The installation wizard to run is also among those files we embedded, of course. So, in order to run it after the extraction is done we should fill in the ‘complete_command’ property of the configuration. For this, select “install:” node and find the set of properties prefixed with “complete_command”. As you can see, the configuration entity has lots of properties to configure and is quite flexible. The “complete_command” should store the command line to run on successful installation complete. You can specify different values for each of 3 UI modes: full, basic and silent. Actually, if basic or silent are not specified, it will fall back to just “complete_command”.

Besides, we’d like to show CAB extraction dialog. This is especially useful when the files are large and it takes some time to extract. Set “show_cab_dialog” to ‘true’. Optionally, customize other properties of the CAB extraction dialog, like Caption and Message. So, summarizing these two paragraphs, we now have the following configuration:

DNI_complete_command

Pay attention to “cab_path” property. In this form it basically means: take system %TEMP% location, and create a subfolder in it named as random GUID. This guaranties the uniqueness of the extract target location and you would not probably ever want to change it. Now, this magic location can be referenced as #CABPATH by other properties. For isntance, this is what we have done for “complete_command”. The values says: go to the folder the files were just extracted to, go down to its “exe” subfolder (remember ‘targetfolderpath’?) and run InstallWizard.exe.

And finally, some more details. Make sure “auto_start”, “wait_for_complete_command” and “cab_path_autodelete” are all set to ‘true’. Obviously, this will instruct our bootstrapper to start automatically, and auto delete the extracted files after the complete command completes.

Linking and running

Before building the project, you can run it with dotNetInstaller.exe to see the UI. Just run dotNetInstaller.exe /ConfigFile configuration.xml. But this won’t embed any files. As a result, you’ll be able to check only UI (which is obviously not the point for our case). All settings which rely on embedded files will fail.

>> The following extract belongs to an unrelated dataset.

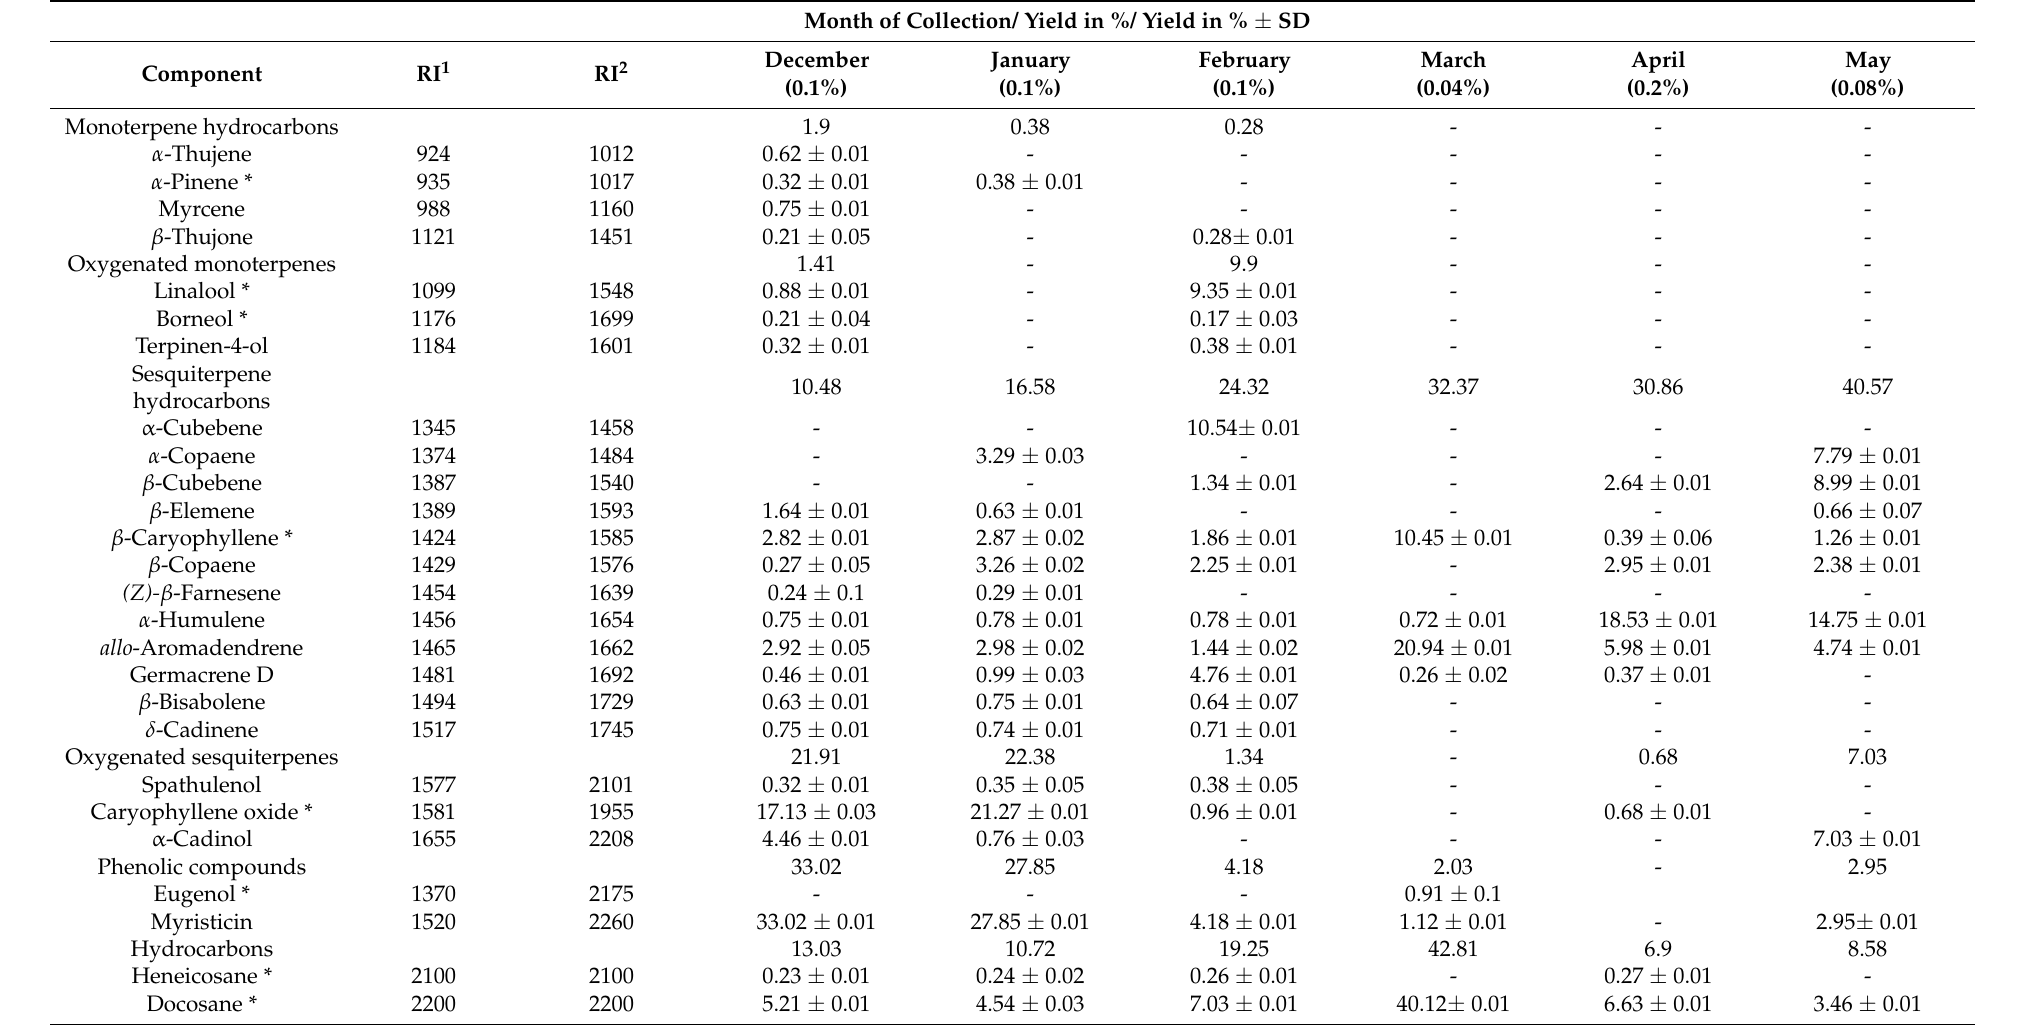
Table 2. Chemical composition of the essential oil of Olea europaea L. cv. Oblica from six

Instead, we’ll link the sources into final setup.exe. The following command does the job:

        InstallerLinker.exe /o:setup.exe /t:dotNetInstaller.exe /c:install_config.xml /i:my.ico /a:source /v+

Here, /o: stands for output file name, /t: is a template of EXE file to make like – be sure to always set it to dotNetInstaller.exe, /c: is a path to the configuration file we have been editing all this time, /i: is obviously a path to the icon to use as an application icon for setup.exe, /a: is a path to the installation files to embed, and finally, /v+ turns the verbose logging on. In case there are no errors, you’ll see the following output:

DNI_linker_output

Now you have setup.exe, which extracts your installation files (showing the progress), and starts your main InstallWizard.exe in case of successful extraction.

That’s it! As usual, your comments and notes are welcome.